Work task
The required output is the line with "output id_11;" and each line that follows it to the end of the entries below, copied exactly and with nothing added.

Data for the task
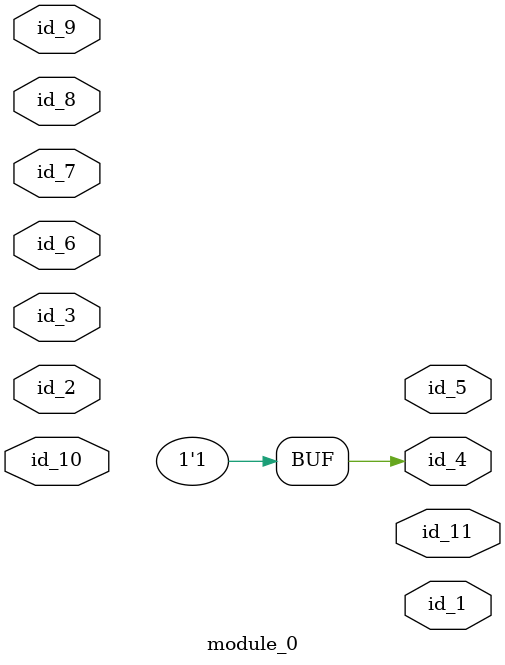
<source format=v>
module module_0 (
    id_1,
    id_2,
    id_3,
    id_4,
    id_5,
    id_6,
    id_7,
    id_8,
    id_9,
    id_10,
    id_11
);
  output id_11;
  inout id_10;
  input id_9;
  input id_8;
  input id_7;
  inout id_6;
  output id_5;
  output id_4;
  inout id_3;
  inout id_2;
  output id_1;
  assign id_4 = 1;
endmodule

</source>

Answer to this exercise
  output id_11;
  inout id_10;
  input id_9;
  input id_8;
  input id_7;
  inout id_6;
  output id_5;
  output id_4;
  inout id_3;
  inout id_2;
  output id_1;
  assign id_4 = 1;
endmodule

</source>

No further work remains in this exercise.